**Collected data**
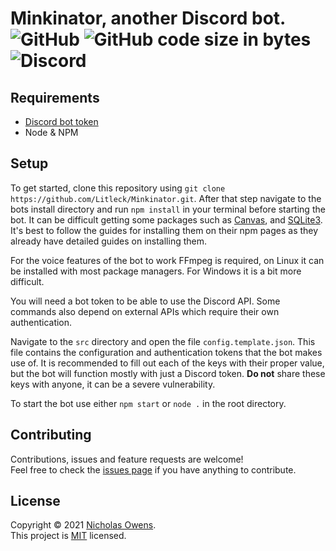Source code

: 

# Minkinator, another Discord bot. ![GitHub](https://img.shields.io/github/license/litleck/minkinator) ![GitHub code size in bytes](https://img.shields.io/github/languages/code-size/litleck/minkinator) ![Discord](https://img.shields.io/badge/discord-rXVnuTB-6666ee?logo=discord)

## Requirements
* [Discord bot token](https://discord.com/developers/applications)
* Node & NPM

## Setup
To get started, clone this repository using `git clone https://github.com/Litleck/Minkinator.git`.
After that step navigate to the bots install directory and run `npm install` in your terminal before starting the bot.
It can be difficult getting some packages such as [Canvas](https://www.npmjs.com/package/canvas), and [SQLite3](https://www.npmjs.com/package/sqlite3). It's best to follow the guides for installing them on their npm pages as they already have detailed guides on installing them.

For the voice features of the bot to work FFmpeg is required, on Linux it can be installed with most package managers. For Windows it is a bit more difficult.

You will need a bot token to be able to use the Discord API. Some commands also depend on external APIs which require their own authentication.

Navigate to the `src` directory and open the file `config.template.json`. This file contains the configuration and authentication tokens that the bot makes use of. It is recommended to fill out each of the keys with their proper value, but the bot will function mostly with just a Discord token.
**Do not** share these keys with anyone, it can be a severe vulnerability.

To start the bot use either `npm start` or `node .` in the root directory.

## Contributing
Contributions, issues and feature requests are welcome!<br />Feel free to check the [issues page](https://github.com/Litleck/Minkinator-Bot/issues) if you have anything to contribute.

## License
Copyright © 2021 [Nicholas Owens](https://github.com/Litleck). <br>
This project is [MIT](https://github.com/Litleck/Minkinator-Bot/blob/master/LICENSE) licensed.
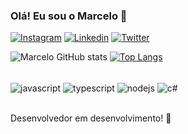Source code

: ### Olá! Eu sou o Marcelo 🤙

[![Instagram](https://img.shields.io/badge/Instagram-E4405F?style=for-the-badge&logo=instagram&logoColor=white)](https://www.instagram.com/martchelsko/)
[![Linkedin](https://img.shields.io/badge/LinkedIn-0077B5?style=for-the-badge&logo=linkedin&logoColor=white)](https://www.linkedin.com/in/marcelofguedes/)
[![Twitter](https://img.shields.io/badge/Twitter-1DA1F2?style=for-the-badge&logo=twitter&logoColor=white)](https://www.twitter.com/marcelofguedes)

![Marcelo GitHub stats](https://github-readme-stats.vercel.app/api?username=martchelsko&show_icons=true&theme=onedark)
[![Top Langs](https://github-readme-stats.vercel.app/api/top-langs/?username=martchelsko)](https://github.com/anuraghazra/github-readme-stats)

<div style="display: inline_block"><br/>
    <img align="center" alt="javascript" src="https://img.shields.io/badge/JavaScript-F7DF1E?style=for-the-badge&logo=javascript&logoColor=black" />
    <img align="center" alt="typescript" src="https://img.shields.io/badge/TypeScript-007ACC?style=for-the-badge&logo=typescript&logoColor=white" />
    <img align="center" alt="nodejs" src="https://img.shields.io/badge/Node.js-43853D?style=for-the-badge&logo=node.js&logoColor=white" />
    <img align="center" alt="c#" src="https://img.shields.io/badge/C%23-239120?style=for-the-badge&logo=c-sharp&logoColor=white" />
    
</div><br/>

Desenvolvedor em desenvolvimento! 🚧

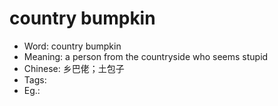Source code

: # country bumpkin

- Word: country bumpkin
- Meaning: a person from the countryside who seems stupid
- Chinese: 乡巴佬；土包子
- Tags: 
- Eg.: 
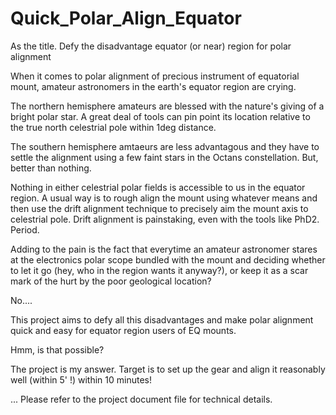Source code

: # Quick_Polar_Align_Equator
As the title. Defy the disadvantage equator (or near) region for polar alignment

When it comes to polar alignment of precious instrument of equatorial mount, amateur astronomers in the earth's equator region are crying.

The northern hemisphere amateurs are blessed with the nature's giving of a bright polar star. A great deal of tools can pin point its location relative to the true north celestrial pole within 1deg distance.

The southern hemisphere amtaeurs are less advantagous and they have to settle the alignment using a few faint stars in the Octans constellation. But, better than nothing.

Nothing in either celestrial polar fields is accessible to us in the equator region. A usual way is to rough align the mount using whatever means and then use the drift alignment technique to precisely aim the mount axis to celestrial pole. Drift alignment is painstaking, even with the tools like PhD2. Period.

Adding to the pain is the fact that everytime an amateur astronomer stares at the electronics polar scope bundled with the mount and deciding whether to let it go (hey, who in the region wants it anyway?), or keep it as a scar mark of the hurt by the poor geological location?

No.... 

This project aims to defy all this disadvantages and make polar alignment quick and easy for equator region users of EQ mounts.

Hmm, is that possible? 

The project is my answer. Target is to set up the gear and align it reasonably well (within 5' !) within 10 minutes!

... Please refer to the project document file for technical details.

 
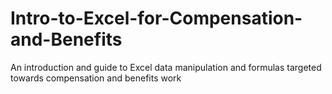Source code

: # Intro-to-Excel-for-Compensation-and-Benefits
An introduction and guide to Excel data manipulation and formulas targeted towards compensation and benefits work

**What is expected**
Your answer should consist of the lines above that hold the word "work".

**Task response**
For the voice features of the bot to work FFmpeg is required, on Linux it can be installed with most package managers. For Windows it is a bit more difficult.
An introduction and guide to Excel data manipulation and formulas targeted towards compensation and benefits work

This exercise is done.